# [SOURCE PASSAGE]
-*-
A shorter version of this piece was posted as a New Month Old Post on the 1st November 2022
In all the time I've known you, I still don't know what you mean,
The weekend in the college didn't turn out like you planned,
The things that pass for knowledge, I can't understand.
It was as if Steely Dan’s phenomenal ‘Reelin’ in the Years’ was aimed directly at me, cutting through the pretentiousness to expose the stupidity beneath. It was actually four months in college rather than a weekend, but it might just as well have been a couple of days for all the good it seemed to do, the anticipation of arrival smothered in a gloomy blanket of disillusion. I detested myself as much as Becker and Fagen derided the girl of their 1972 song. It was painful.
-*-
# [TASK INPUTS]
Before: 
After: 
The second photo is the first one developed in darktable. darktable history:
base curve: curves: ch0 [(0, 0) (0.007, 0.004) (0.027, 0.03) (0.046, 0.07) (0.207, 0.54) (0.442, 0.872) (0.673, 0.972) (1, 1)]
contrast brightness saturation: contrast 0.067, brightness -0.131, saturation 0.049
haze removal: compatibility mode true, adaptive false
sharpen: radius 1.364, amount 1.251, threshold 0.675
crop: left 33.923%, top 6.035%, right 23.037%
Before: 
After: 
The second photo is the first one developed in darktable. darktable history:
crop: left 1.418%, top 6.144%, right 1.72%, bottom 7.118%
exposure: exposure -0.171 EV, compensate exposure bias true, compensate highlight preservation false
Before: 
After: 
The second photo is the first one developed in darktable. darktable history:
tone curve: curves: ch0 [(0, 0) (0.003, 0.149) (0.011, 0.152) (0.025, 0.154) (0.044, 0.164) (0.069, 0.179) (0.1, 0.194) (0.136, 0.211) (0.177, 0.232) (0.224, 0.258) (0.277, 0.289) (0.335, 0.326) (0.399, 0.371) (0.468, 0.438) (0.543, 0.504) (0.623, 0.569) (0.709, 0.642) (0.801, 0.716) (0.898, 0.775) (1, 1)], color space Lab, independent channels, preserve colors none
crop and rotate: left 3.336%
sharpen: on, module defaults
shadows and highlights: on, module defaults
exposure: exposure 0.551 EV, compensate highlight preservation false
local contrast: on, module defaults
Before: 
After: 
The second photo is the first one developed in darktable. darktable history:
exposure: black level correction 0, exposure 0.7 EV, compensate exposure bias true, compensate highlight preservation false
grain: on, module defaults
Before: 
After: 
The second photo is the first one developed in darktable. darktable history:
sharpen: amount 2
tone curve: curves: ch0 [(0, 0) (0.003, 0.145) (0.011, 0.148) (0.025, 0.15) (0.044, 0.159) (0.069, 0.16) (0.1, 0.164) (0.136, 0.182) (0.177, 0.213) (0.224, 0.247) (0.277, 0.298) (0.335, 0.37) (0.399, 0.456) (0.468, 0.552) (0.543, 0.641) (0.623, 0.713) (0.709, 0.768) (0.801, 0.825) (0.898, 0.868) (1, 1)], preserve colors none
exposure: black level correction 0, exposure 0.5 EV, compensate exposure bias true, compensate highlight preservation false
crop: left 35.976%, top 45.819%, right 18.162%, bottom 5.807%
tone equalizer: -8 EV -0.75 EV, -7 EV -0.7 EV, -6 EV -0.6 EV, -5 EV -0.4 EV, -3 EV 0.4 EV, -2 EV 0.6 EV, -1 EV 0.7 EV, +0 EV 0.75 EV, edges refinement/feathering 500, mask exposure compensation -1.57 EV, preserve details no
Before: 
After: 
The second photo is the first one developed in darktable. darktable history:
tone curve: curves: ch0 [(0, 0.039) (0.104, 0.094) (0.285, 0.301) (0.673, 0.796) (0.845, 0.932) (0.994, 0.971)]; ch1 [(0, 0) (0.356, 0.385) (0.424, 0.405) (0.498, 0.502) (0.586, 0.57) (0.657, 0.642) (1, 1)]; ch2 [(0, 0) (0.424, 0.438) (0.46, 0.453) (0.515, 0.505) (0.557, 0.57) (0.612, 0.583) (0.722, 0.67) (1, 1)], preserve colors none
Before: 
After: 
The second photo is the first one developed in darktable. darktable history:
-*-
# [GIVEN EXERCISE 1]
Answer these questions using the passage:
(a) On what date was a shorter version of the passage posted?
(b) In what year was the song by Becker and Fagen released?
(c) How long did the writer actually spend in college?
# [GIVEN EXERCISE 2]
Revise the records from their start through the line containing "crop: left 33.923%, top 6.035%, right 23.037%", replacing "developed" with "processed" and leaving everything else unchanged.
The passage and the records have no connection to each other.

# [COMPLETE OUTPUT 1]
(a) The 1st November 2022
(b) 1972
(c) Four months

# [COMPLETE OUTPUT 2]
Before: 
After: 
The second photo is the first one processed in darktable. darktable history:
base curve: curves: ch0 [(0, 0) (0.007, 0.004) (0.027, 0.03) (0.046, 0.07) (0.207, 0.54) (0.442, 0.872) (0.673, 0.972) (1, 1)]
contrast brightness saturation: contrast 0.067, brightness -0.131, saturation 0.049
haze removal: compatibility mode true, adaptive false
sharpen: radius 1.364, amount 1.251, threshold 0.675
crop: left 33.923%, top 6.035%, right 23.037%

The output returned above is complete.